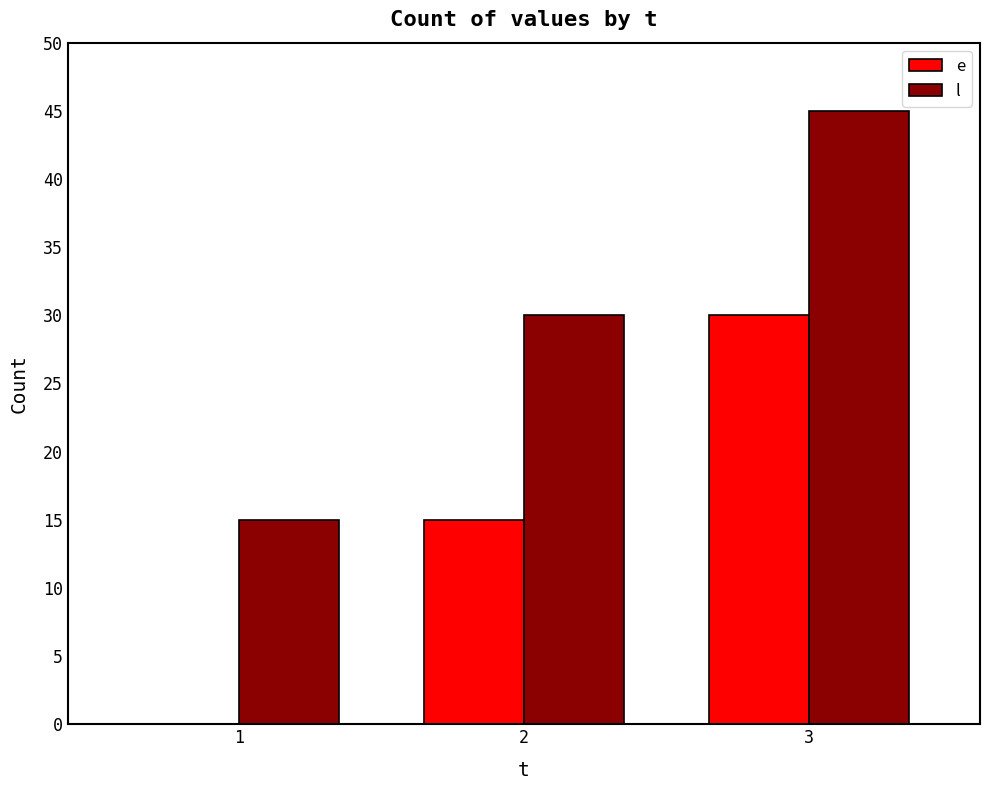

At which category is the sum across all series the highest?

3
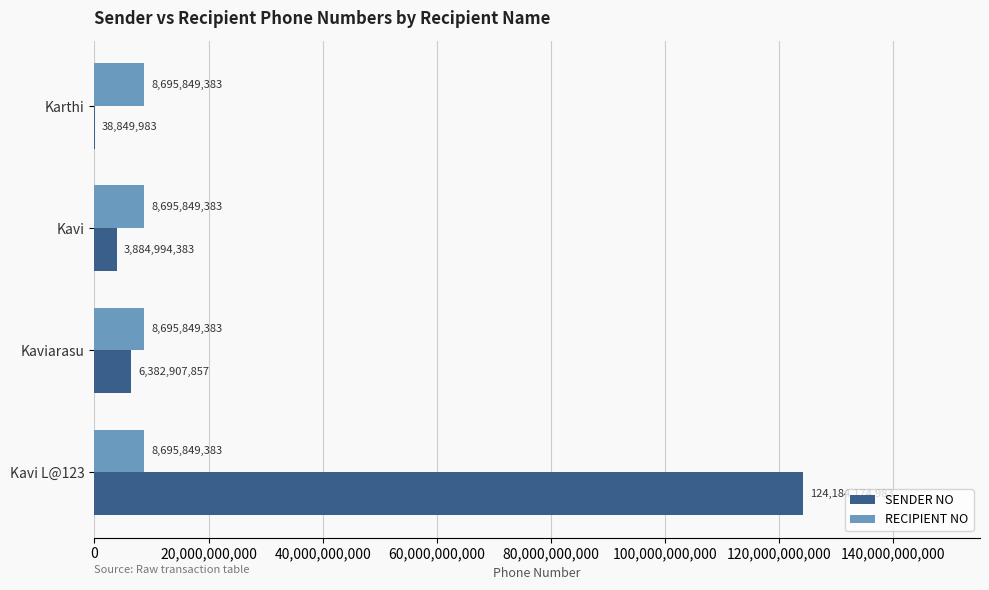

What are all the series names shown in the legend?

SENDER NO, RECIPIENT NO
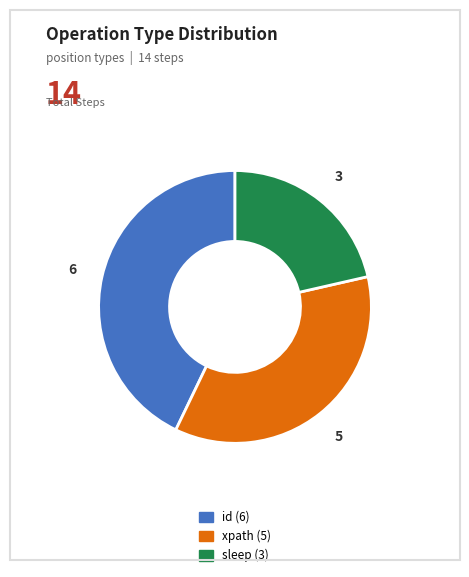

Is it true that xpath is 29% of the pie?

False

══════════

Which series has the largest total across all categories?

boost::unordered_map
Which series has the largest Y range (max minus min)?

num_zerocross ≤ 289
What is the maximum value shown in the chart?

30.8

══════════

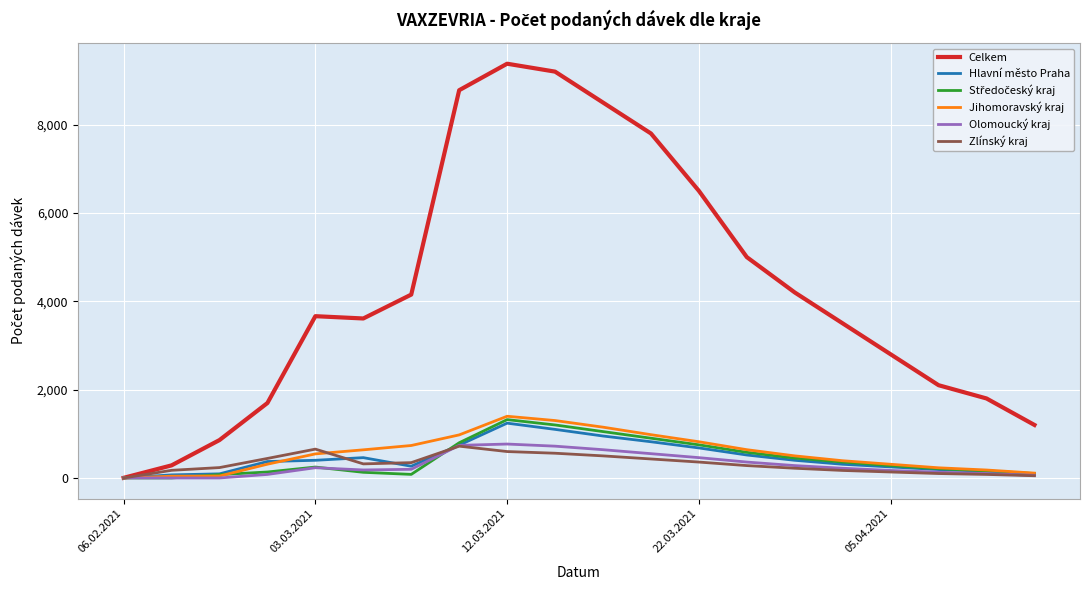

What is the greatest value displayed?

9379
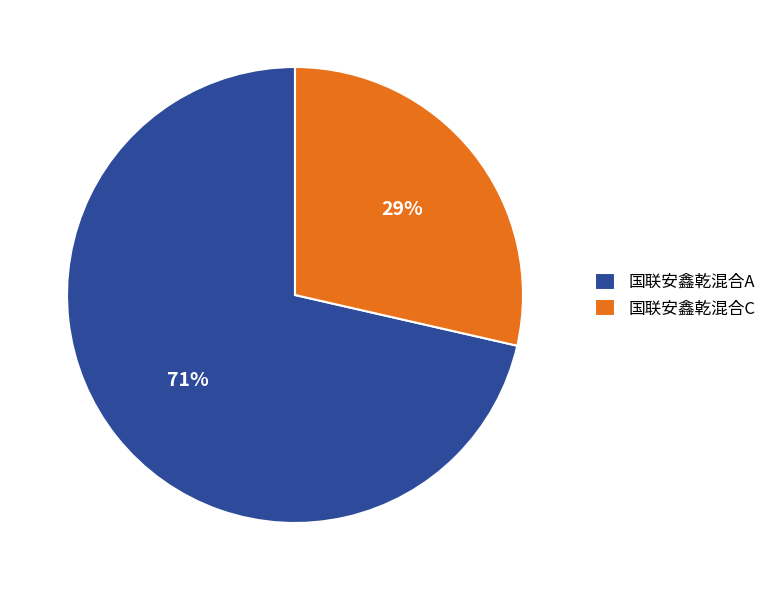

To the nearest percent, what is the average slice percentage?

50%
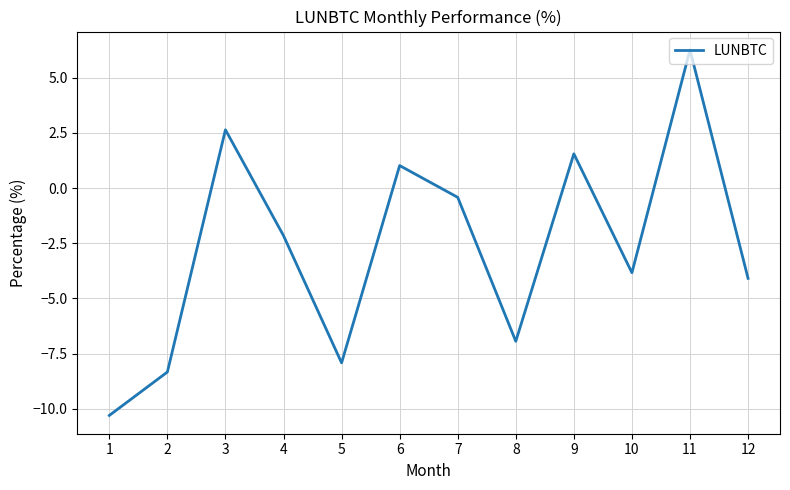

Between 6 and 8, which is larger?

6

══════════

■ YOUR INSTRUCTIONS
Please edit the data starting with the line with "num_zerocross ≤ 289" and going on through the line with "What is the maximum value shown in the chart?", replacing "maximum" with "highest" and leaving everything else as it is.

■ SOLUTION FOR THIS EXERCISE
num_zerocross ≤ 289
What is the highest value shown in the chart?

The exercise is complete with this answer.